(Your objective) If a record contains a picture, drop the picture and copy everything else exactly.

--- Input data Enclosed Below ---

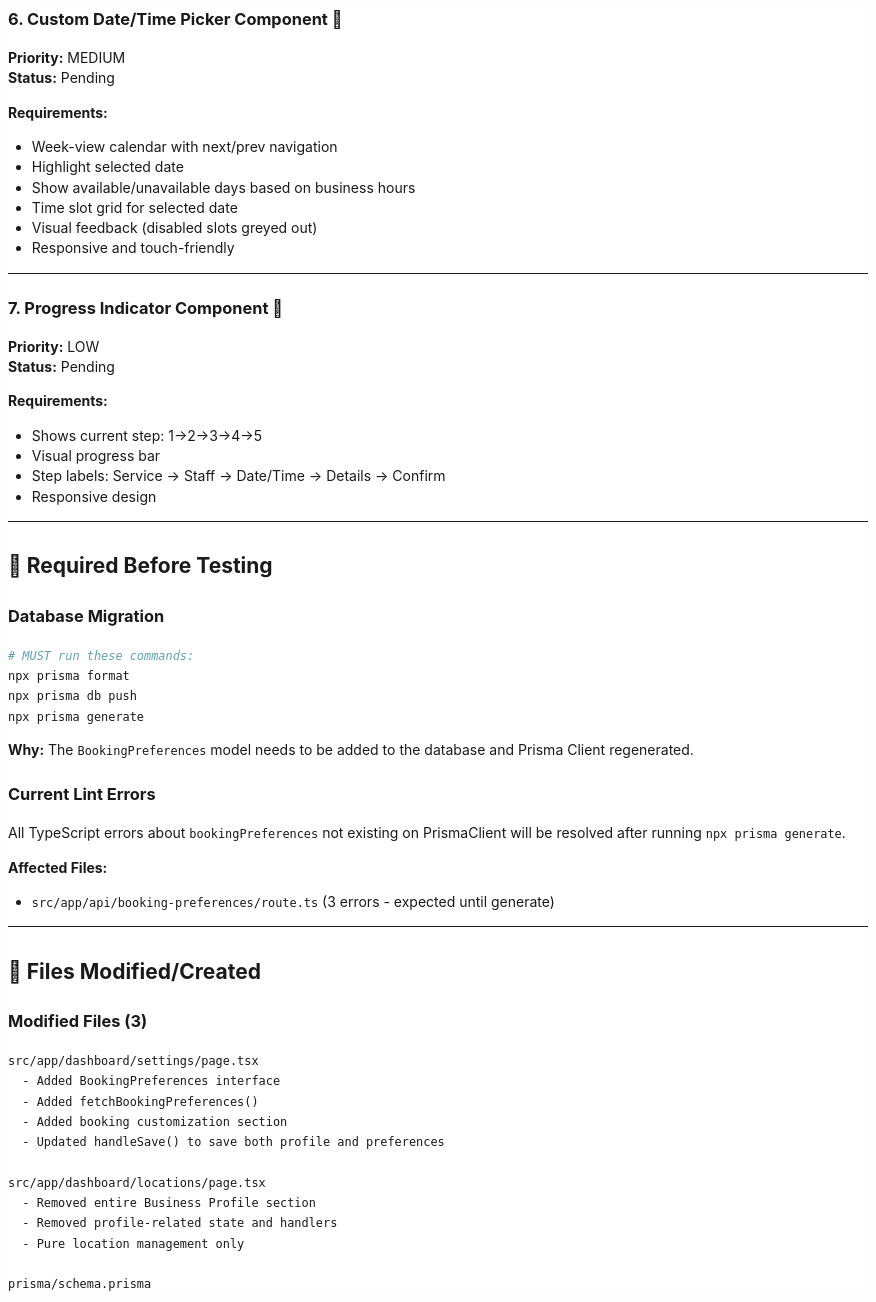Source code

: ### **6. Custom Date/Time Picker Component** 🚧
**Priority:** MEDIUM  
**Status:** Pending

**Requirements:**
- Week-view calendar with next/prev navigation
- Highlight selected date
- Show available/unavailable days based on business hours
- Time slot grid for selected date
- Visual feedback (disabled slots greyed out)
- Responsive and touch-friendly

---

### **7. Progress Indicator Component** 🚧
**Priority:** LOW  
**Status:** Pending

**Requirements:**
- Shows current step: 1→2→3→4→5
- Visual progress bar
- Step labels: Service → Staff → Date/Time → Details → Confirm
- Responsive design

---

## 🔧 Required Before Testing

### **Database Migration**
```bash
# MUST run these commands:
npx prisma format
npx prisma db push
npx prisma generate
```

**Why:** The `BookingPreferences` model needs to be added to the database and Prisma Client regenerated.

### **Current Lint Errors**
All TypeScript errors about `bookingPreferences` not existing on PrismaClient will be resolved after running `npx prisma generate`.

**Affected Files:**
- `src/app/api/booking-preferences/route.ts` (3 errors - expected until generate)

---

## 📁 Files Modified/Created

### **Modified Files (3)**
```
src/app/dashboard/settings/page.tsx
  - Added BookingPreferences interface
  - Added fetchBookingPreferences()
  - Added booking customization section
  - Updated handleSave() to save both profile and preferences

src/app/dashboard/locations/page.tsx
  - Removed entire Business Profile section
  - Removed profile-related state and handlers
  - Pure location management only

prisma/schema.prisma
```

--- End of Enclosed Input data ---

(Response to this exercise)
Source code

: ### **6. Custom Date/Time Picker Component** 🚧
**Priority:** MEDIUM  
**Status:** Pending

**Requirements:**
- Week-view calendar with next/prev navigation
- Highlight selected date
- Show available/unavailable days based on business hours
- Time slot grid for selected date
- Visual feedback (disabled slots greyed out)
- Responsive and touch-friendly

---

### **7. Progress Indicator Component** 🚧
**Priority:** LOW  
**Status:** Pending

**Requirements:**
- Shows current step: 1→2→3→4→5
- Visual progress bar
- Step labels: Service → Staff → Date/Time → Details → Confirm
- Responsive design

---

## 🔧 Required Before Testing

### **Database Migration**
```bash
# MUST run these commands:
npx prisma format
npx prisma db push
npx prisma generate
```

**Why:** The `BookingPreferences` model needs to be added to the database and Prisma Client regenerated.

### **Current Lint Errors**
All TypeScript errors about `bookingPreferences` not existing on PrismaClient will be resolved after running `npx prisma generate`.

**Affected Files:**
- `src/app/api/booking-preferences/route.ts` (3 errors - expected until generate)

---

## 📁 Files Modified/Created

### **Modified Files (3)**
```
src/app/dashboard/settings/page.tsx
  - Added BookingPreferences interface
  - Added fetchBookingPreferences()
  - Added booking customization section
  - Updated handleSave() to save both profile and preferences

src/app/dashboard/locations/page.tsx
  - Removed entire Business Profile section
  - Removed profile-related state and handlers
  - Pure location management only

prisma/schema.prisma
```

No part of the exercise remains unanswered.